As I gazed out of my hotel window, a gale blew in from McSwyne's Bay bringing with it bursts of hail and stinging rain.
The cages of a fish farm floating in the bay appeared to suffer as the waves battered both them and the lines of floats from which were suspended thousands of strings of mussels.
Tossing and heaving in the Atlantic swell they seemed to be coping better than the ewes and lambs near the shore as they ran to seek shelter behind hedges and stone walls.
I was staying in Castle Murray House Hotel near St John's Point in Donegal and I could only pity the few suckler cows and their calves as they too sought shelter.
But bad weather never lasts long in May and the following day I joined a group from the Irish Garden Plant society on a visit to some of the great gardens of Donegal.
Our first stop was Glenveagh National Park where in 1870, John Adair from Co Laois purchased several small estates and built an imposing granite castle overlooking Lough Veagh.
Adair was loathed for evicting hundreds of tenants, many of whom were forced to flee or who died in the workhouse. He died in 1885 and was succeeded by his wife who undid much of the hardship he had caused.
In the late 1920s the estate was purchased by an American Arthur Kingsley who set about restoring the property and this work was carried on by the last private owner, Henry McIlhenny, also from the US, who presented the estate to the Irish nation in 1981.
Glenveagh now covers some 16,000 hectares of mountains, bogs, lakes and woods and is also home to a growing herd of red deer roaming wild that are causing serious damage to the woodland and gardens.
It is, however, still a magnificent place and provides endless scope for garden enthusiasts, walkers and all who appreciate rugged scenery.
But little regeneration can occur now that the deer are dominant and we were shown a small area on a hillside across the lake where they have been carefully fenced out.

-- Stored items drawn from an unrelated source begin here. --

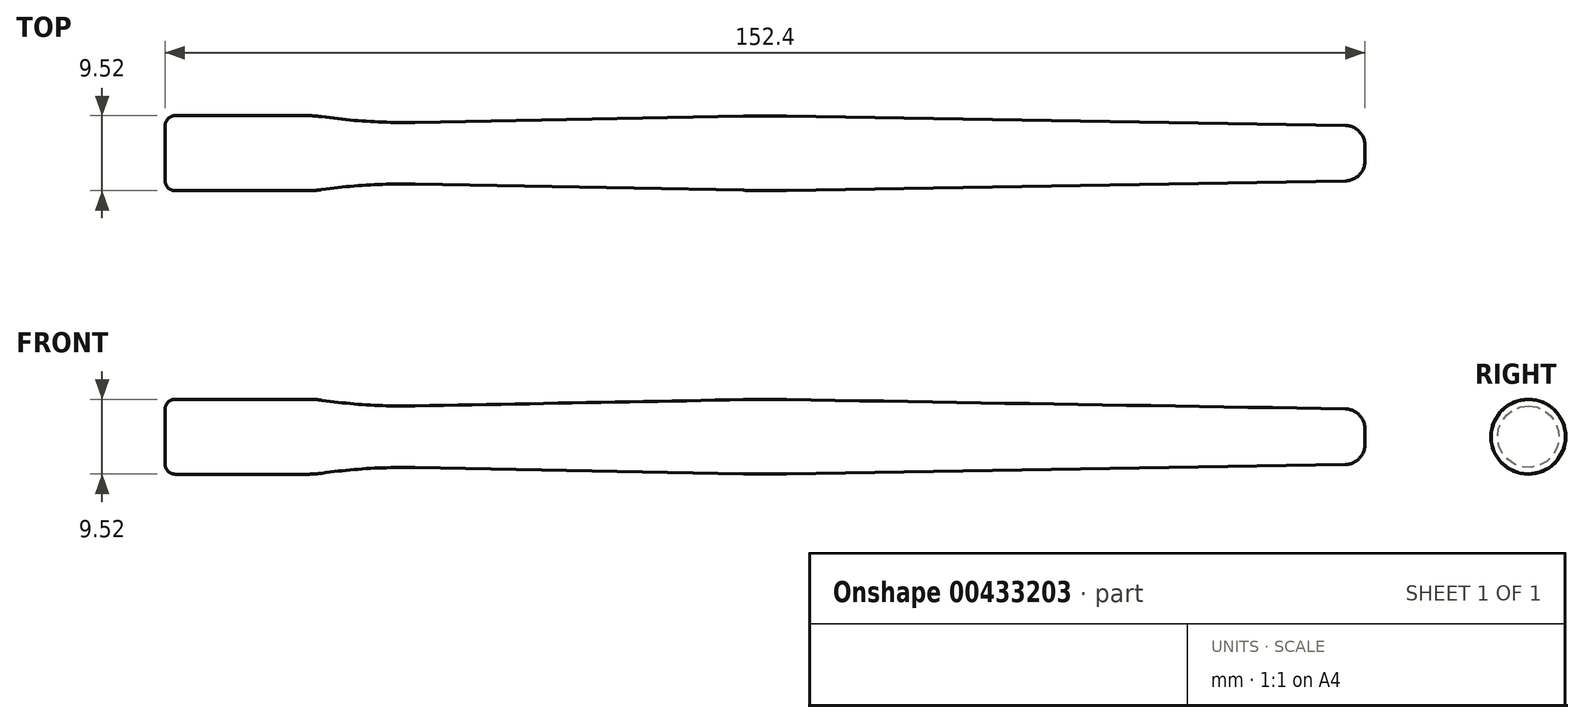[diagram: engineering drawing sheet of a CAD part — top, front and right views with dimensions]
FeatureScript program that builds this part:
annotation { "Feature Type Name" : "Feature", "Feature Type Description" : "" }
export const myFeature = defineFeature(function(context is Context, id is Id, definition is map)
    precondition{}
    {
        {
            var Q0;
            Q0=qCreatedBy(makeId("Top.planeOp"),FACE);
            var sketch = newSketch(context, id + "F0", { "sketchPlane" : qUnion([Q0])});
            skLineSegment(sketch, "E0.bottom", {"start": v(-76.2, 4.76) * mm, "end": v(-58.08, 4.76) * mm});
            skLineSegment(sketch, "E0.top", {"start": v(-76.2, -4.76) * mm, "end": v(76.2, -4.76) * mm, "construction": true});
            skLineSegment(sketch, "E0.left", {"start": v(-76.2, 4.76) * mm, "end": v(-76.2, 0) * mm});
            skLineSegment(sketch, "E0.right", {"start": v(76.2, 3.5) * mm, "end": v(76.2, 0) * mm});
            skPoint(sketch, "E0.middle", {"position": v(0, 0) * mm});
            skLineSegment(sketch, "E1", {"start": v(0, 0) * mm, "end": v(0, 4.76) * mm, "construction": true});
            skLineSegment(sketch, "E2", {"start": v(-2.72, 4.71) * mm, "end": v(-44.45, 3.92) * mm});
            skLineSegment(sketch, "E3", {"start": v(-44.45, 3.92) * mm, "end": v(-44.45, -4.76) * mm, "construction": true});
            skPoint(sketch, "E4.end.orphan", {"position": v(-57.15, 3.67) * mm});
            skArc(sketch, "E5", {"start": v(-44.45, 3.92) * mm, "mid": v(-50.39, 4.04) * mm, "end": v(-56.3, 4.64) * mm});
            skPoint(sketch, "E6.visualSharp", {"position": v(-57.15, 4.76) * mm});
            skArc(sketch, "E6.filletArc", {"start": v(-56.3, 4.64) * mm, "mid": v(-57.19, 4.73) * mm, "end": v(-58.08, 4.76) * mm});
            skLineSegment(sketch, "E7", {"start": v(2.72, 4.72) * mm, "end": v(76.2, 3.5) * mm});
            skLineSegment(sketch, "E8", {"start": v(-76.2, 0) * mm, "end": v(76.2, 0) * mm});
            skPoint(sketch, "E9.orphan", {"position": v(76.2, 4.76) * mm});
            skPoint(sketch, "E10.visualSharp", {"position": v(0, 4.76) * mm});
            skArc(sketch, "E10.filletArc", {"start": v(2.72, 4.72) * mm, "mid": v(0, 4.74) * mm, "end": v(-2.72, 4.71) * mm});
            skSolve(sketch);
        }
        {
            var Q0;
            Q0 = qSketchRegion(id + "F0", true);
            var Q1;
            Q1=sQuery(id+"F0.wireOp",EDGE,"E8");
            revolve(context, id + "F1", {"entities" : qUnion([Q0]), "axis" : qUnion([Q1]), "revolveType" : RevolveType.FULL});
        }
        {
            var Q0;
            Q0=makeQuery(id+"F1.opRevolve","SWEPT_EDGE",EDGE,{"disambiguationData":[OSD([sQuery(id+"F0.wireOp",EDGE,"E0.right"),sQuery(id+"F0.wireOp",EDGE,"E7")])]});
            fillet(context, id + "F2", {"entities" : qUnion([Q0]), "radius" : 2.54 * mm, "tangentPropagation" : true, "allowEdgeOverflow" : false});
        }
        {
            var Q0;
            Q0=makeQuery(id+"F1.opRevolve","SWEPT_EDGE",EDGE,{"disambiguationData":[OSD([sQuery(id+"F0.wireOp",EDGE,"E0.bottom"),sQuery(id+"F0.wireOp",EDGE,"E0.left")])]});
            fillet(context, id + "F3", {"entities" : qUnion([Q0]), "radius" : 1.27 * mm, "tangentPropagation" : true, "allowEdgeOverflow" : false});
        }
    });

The contrast was astonishing as, unlike the surrounding bare landscape, this section was green and covered in dense scrub with some pioneering species of trees that will eventually grow on in to natural woodland.
Apart from the lack of deer culling, Government cutbacks have also reduced the labour force necessary to maintain this wonderful property but hopefully more gardeners will soon be employed, essential culling will occur and the 40kms of deer fence repaired.
Over a two-day period in Donegal we saw four gardens, all very different but interesting in their varied approaches to creating a garden landscape. The second on day one was Cluain na dTor seaside garden and nursery which contained many tender plants, trees and shrubs. This is the great advantage of living in relatively frost-free conditions near the coast. The overall design of the garden in Falcarragh is unusual, especially in the use of natural features, and the nursery contained some rare species that were quickly purchased by members of our group.
The next day we first travelled to Oakfield Park in Raphoe which is the sort of garden we all dream of creating if we inherited millions or won the lotto.
The present owner, having restored an 18th century Georgian deanery, set about purchasing more land, installing lakes and wetlands with flower meadows.
He also added to the walled garden and built attractive follies and commissioned many striking garden sculptures as well as planting an international collection of oaks. There is even a miniature railway to take visitors on a tour of the grounds.
Our final garden was Dunmore House, built in 1740 with a two acre walled terraced garden packed with fruit trees, climbers, shrubs, flowers, vegetables and meandering paths. Just the sort of place one could spend hours wandering around and enjoying the peace that such old gardens bestow on visitors.
It was an education to visit so many fine gardens and a great source of inspiration to take home. With all these ideas, I must now start digging, yet again!